NBCU launches hayu in Canada
TORONTO – For $5.99 a month, Canadians can now have streaming access to over 6,000 episodes of over 200 reality shows with the launch of NBCUniversal’s over-the-top streaming portal hayu in Canada.
That means Keeping Up with the Kardashians, The Real Housewives and Million Dollar Listing franchises, among many others, will be at subscribers’ fingertips on any device, anywhere in the country. It also means that Canadian broadcasters such as Bell Media and Corus Entertainment, who own the TV rights to these U.S. shows, will not get access to streaming rights as those will remain exclusively with hayu here.
The launch in Canada comes after hayu’s debut in the U.K. and Ireland two years ago, which was followed afterwards in Australia, Norway, Sweden, Finland and Denmark. The company says it has no plans at this time to launch hayu in the United States and had earlier this year said it would come to Canada.
In an interview with Cartt.ca on Tuesday, Hendrik McDermott, senior vice-president of branded on-demand, NBCUniversal International (and a Toronto native) said the content on hayu in Canada will be virtually identical as what is on offer in the rest of the world, which is taken directly from the current schedules and back catalogues of the likes of NBCU’s Bravo!, Oxygen, E! and others.
Shows will be made available on hayu in Canada at the same time or immediately after they air on television.
While the portal does offer some local content in some foreign markets, like Britain’s Made in Chelsea and Australia’s The Real Housewives of Sydney (as well as some titles acquired from other broadcasters such as Viacom), hayu is not launching here with any Cancon – but McDermott wants some. “We have some content announcements that will be coming out probably in the next month or so,” he said. “We are actively looking at content acquisition at the moment.” He added that hayu may look to do some of its own made-in-Canada content in the future.
While reality fans will undoubtedly enjoy having Kim K and her ilk at their fingertips 24/7, it’s doubtful the Canadian broadcasters are quite so pleased since while they will retain their rights for the TV world, reaching those pesky millennials who are fans of these shows and celebrities online will now be a missing piece of their puzzle.
“We do see plenty of opportunity for partnerships and it's something that we'll begin exploring in this market pretty much immediately.” – Hendrik McDermott, NBCU
Hayu’s launch plans include most of the traditional forms of advertising – and an app that will be available on many platforms including Apple TV, Amazon Fire and Roku.
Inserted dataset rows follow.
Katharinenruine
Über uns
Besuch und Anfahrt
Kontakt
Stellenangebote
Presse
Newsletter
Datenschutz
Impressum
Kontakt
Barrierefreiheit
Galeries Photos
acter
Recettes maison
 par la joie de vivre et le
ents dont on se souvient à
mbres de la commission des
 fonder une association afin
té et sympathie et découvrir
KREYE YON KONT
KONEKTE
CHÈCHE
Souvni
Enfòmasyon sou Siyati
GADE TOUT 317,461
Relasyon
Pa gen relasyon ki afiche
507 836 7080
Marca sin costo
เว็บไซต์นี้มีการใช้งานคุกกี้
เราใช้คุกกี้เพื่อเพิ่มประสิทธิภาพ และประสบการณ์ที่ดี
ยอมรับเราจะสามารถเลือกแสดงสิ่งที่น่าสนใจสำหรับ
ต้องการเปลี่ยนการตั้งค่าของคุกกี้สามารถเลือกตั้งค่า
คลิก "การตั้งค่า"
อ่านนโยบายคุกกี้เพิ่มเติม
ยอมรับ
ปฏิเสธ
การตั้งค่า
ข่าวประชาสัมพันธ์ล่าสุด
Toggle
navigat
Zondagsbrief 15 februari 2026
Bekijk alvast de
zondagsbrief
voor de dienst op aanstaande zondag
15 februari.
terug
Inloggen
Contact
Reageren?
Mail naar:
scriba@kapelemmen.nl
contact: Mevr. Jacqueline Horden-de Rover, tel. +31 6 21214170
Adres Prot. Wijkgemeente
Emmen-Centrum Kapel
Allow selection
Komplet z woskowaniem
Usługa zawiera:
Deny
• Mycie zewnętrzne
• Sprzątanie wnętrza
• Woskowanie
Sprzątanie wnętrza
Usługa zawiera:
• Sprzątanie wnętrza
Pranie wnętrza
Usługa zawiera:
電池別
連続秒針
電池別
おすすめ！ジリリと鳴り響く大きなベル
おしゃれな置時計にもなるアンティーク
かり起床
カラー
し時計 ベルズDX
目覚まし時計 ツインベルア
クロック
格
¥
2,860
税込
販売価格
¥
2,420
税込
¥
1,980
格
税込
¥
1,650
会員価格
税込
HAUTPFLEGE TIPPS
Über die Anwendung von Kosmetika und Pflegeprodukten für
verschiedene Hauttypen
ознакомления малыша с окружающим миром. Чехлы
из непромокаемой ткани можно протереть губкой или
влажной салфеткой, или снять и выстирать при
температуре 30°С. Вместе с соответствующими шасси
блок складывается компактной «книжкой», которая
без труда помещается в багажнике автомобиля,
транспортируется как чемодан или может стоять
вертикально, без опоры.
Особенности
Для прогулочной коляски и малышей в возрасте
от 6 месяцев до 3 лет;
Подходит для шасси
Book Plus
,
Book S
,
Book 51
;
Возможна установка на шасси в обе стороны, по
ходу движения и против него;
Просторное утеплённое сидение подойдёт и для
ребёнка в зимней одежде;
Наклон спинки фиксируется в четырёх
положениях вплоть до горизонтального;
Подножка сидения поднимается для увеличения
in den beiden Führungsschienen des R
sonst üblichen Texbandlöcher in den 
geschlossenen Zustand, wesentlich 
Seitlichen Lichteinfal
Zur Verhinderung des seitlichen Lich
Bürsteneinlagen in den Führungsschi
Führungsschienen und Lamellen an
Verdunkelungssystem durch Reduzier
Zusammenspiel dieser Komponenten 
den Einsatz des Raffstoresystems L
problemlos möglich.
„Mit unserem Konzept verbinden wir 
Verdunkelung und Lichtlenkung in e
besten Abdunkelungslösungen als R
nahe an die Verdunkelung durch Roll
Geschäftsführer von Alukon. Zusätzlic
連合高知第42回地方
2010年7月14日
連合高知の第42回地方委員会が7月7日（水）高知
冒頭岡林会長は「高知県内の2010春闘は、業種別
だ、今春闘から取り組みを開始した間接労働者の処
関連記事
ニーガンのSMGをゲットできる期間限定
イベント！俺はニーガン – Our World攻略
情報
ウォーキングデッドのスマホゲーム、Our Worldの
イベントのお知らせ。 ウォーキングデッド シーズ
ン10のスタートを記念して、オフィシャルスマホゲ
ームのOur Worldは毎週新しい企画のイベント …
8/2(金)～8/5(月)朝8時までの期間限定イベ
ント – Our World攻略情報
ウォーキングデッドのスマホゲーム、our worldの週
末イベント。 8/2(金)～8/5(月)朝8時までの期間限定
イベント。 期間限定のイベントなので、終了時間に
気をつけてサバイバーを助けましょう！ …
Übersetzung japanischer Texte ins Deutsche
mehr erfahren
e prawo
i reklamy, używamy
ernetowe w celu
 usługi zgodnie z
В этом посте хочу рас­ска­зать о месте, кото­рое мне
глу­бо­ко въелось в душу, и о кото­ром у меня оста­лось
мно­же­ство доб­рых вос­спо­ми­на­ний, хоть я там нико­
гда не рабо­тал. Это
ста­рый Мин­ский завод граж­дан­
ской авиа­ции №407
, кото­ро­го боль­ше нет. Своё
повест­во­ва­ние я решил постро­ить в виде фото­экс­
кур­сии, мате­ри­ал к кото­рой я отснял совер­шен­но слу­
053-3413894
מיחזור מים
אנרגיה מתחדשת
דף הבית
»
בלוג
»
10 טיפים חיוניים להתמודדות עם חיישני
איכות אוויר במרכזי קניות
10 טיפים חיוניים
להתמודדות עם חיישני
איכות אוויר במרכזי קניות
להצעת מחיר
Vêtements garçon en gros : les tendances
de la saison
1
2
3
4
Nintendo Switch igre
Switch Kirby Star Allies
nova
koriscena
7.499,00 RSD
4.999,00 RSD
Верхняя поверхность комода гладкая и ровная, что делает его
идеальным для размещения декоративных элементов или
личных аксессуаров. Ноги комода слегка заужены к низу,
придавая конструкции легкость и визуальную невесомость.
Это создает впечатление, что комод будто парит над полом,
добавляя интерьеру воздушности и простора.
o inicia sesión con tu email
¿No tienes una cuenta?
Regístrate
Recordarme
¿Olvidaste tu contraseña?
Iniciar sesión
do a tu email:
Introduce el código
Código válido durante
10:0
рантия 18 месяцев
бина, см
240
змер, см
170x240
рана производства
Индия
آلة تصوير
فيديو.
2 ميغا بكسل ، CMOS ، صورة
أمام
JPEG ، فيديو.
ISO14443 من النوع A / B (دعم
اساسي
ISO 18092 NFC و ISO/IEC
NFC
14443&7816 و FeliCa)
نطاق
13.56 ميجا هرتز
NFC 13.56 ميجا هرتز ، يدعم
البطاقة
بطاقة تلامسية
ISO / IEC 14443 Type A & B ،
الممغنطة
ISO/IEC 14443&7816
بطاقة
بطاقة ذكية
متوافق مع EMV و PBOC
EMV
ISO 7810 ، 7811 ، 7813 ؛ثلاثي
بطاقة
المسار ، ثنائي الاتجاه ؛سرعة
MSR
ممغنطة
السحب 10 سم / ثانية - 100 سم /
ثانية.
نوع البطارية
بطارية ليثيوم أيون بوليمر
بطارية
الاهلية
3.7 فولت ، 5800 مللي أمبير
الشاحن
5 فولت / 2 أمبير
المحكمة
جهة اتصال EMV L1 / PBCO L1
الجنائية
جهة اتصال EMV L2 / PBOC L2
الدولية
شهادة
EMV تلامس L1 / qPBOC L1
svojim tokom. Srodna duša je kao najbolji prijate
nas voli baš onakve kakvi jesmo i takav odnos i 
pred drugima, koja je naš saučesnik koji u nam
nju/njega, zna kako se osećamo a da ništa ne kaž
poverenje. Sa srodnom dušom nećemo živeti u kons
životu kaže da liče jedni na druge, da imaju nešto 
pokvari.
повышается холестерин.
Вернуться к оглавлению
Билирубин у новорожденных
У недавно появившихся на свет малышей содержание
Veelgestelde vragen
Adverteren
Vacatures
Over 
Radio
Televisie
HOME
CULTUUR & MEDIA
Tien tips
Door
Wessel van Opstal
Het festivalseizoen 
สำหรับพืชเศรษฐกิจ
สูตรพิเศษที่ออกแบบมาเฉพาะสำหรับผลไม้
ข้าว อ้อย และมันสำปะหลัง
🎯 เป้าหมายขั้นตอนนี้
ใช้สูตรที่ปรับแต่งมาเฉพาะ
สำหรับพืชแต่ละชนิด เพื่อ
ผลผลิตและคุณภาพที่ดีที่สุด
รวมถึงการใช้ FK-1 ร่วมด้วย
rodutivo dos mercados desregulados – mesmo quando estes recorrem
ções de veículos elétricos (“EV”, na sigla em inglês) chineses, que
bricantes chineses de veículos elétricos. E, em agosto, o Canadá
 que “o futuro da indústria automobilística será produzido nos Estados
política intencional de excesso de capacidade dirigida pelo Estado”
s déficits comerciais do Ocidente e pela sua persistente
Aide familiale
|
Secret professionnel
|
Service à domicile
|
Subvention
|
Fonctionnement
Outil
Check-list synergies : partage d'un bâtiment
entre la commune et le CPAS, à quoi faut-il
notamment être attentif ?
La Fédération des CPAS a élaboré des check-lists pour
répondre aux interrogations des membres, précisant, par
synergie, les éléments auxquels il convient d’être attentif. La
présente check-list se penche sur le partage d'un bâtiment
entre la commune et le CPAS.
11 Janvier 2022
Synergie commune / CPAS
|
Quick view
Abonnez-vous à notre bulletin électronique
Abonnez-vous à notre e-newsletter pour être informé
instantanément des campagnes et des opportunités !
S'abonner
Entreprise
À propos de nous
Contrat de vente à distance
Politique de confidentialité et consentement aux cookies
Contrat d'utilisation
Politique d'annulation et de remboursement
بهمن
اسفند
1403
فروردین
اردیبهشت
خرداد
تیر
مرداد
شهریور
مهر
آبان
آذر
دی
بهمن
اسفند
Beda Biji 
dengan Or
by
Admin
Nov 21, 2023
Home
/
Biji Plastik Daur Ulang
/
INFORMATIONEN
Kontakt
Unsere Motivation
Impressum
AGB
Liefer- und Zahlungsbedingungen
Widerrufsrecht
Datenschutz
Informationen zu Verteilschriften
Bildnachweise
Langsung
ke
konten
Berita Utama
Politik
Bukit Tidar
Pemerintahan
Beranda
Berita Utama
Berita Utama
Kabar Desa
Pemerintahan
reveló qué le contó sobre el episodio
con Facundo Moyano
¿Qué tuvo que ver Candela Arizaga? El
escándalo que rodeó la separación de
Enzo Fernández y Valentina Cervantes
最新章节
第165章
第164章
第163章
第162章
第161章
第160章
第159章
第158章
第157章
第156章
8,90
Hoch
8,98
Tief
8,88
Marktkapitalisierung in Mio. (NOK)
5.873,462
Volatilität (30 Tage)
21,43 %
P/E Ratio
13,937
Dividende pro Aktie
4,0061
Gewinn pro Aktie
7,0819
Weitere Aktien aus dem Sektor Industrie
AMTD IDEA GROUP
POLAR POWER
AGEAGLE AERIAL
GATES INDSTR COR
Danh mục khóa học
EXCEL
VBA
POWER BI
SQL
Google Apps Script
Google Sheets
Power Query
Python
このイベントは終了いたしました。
While hayu is available on cable provider set-tops like Virgin’s TiVo in the U.K. (which “is our strongest performing app from an engagement perspective,” said McDermott), deals with Canadian carriers are desired, but have not yet begun. “We do see plenty of opportunity for partnerships and it's something that we'll begin exploring in this market pretty much immediately,” he added.
McDermott declined to discuss subscriber figures as NBCU has not yet announced how many hayu has to this point. “What I can tell you is we're very pleased with our existing businesses, which I think is demonstrated by the fact that we've been on a very clear expansion path… we've been very pleased with the uptake so far.”
Finally, what would a discussion about a foreign OTT video service these days be without a question about collecting sales tax. McDermott confirmed hayu won’t be (because, like Netflix and others they aren’t required to do so), but it would collect it if levels of government told it to. “We collect sales tax in the United Kingdom where we are required to, but our understanding is that is not applicable to OTT services (in Canada) at the moment, but if that changes, we will of course comply with any rule that that is in place.”